PULLMAN–A suite of proteins that changes the arrangement of DNA in chromosomes plays a key role in enabling cells to repair damage to their DNA, according to a new study by researchers in Washington State University’s School of Molecular Biosciences.

The report, by scientists Feng Gong, Deirdre Fahy, and Michael Smerdon, offered the first direct proof of a link between the DNA-remodeling proteins and DNA repair proteins in whole cells.

“We and others had done similar work in vitro [in cell extracts],but this was the first demonstration of it in living cells,” Sherdon said.

Their paper was named “Article of the Month” in the October 2006 issue of Nature Structural and Molecular Biology.

The researchers exposed yeast cells to ultraviolet radiation to create lesions in the DNA-modifications of the genetic code that, if not corrected, become mutations that can cause a variety of life-threatening conditions. They then studied the actions of several proteins associated with the DNA.

Smerdon said that in humans, each cell in the body sustains between 10,000 and 20,000 DNA lesions every day, just as a result of normal metabolic activity.

“Those come regardless of whether we smoke or not, regardless of whether we have an x-ray, regardless of whether we’re a suntanner or not,” Smerdon said. “The bottom line is that you and I would fall apart very quickly if we did not have DNA repair.”
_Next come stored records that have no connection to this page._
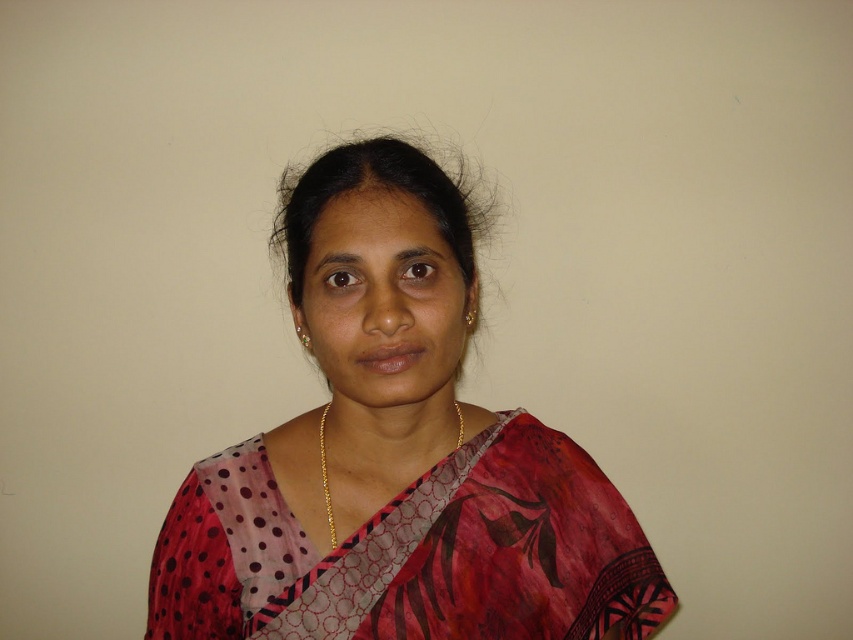
You are a fashion designer who wants to place a new accessory exactly at the center of the image. The image has a polka dot chiffon sari at center. Where should you place the accessory to ensure it aligns with the sari?

The polka dot chiffon sari at center is located at point (413, 552), so you should place the accessory at those coordinates to align with it.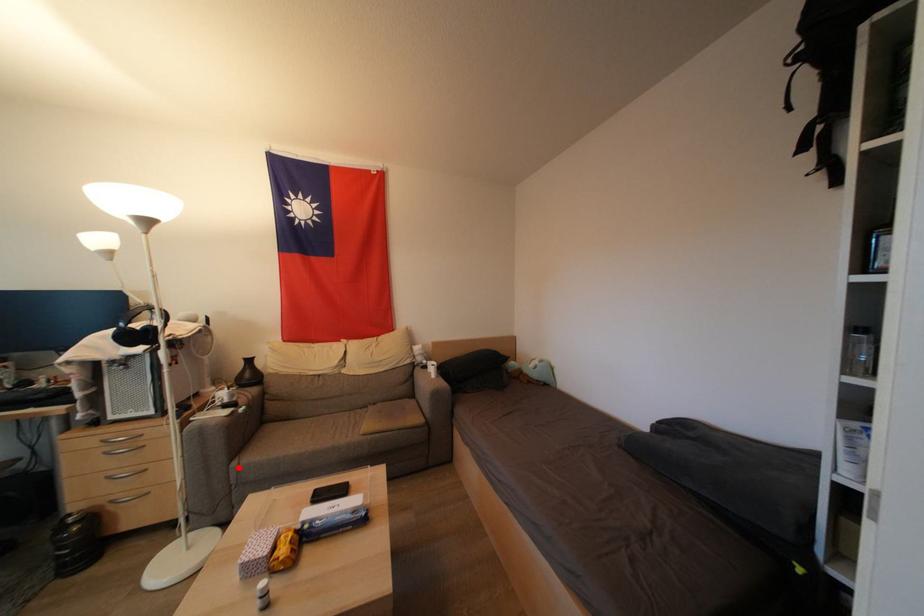
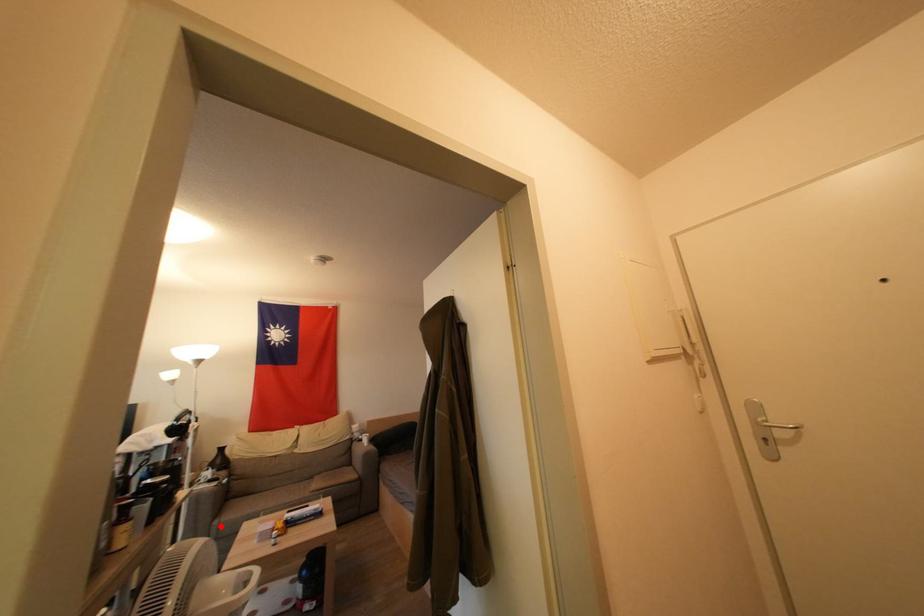
I am providing you with two images of the same scene from different viewpoints. A red point is marked on the first image and another point is marked on the second image. Are the points marked in image1 and image2 representing the same 3D position?

Yes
In order to repair lesions in the DNA, a cell must first recognize them and then replace each damaged portion with an undamaged or ‘correct’
version. The process is especially challenging because DNA in living cells is not the long, bare strand we see in biology textbook diagrams. It is wrapped around specialized DNA-binding proteins in a way that enables it to fit inside the cell’s nucleus, but that also limits access by the repair machinery.

Smerdon’s lab has spent years exploring how the tightly-packaged DNA is “remodeled” to allow it to function normally and to be repaired. Other researchers had previously identified a complex of about 11 proteins, called SWI/SNF (pronounced “swigh-sniff”), that changes the shape and arrangement of DNA with its associated structural proteins. Also, other proteins had previously been shown to function in identifying lesions on the DNA.

In the current study, he and his group looked for a link between SWI/SNF and the repair machinery, and whether remodeling by SWI/SNF is an important part of the repair process. They found that in yeast cells undergoing high rates of DNA repair, SWI/SNF is physically attached to two of the key proteins involved in recognizing damage sites on the DNA. They further found that when they “knocked out” the SWI/SNF complex, the cells lost much of their ability to remodel DNA and to repair damaged areas. When SWI/SNF was restored to normal, the cells regained their ability to remodel and repair their DNA.

The group is now doing experiments with human cells, which contain a SWI/SNF complex that appears to function in much the same way as the yeast complex.

Their work was supported by the National Institutes of Health and the American Cancer Society.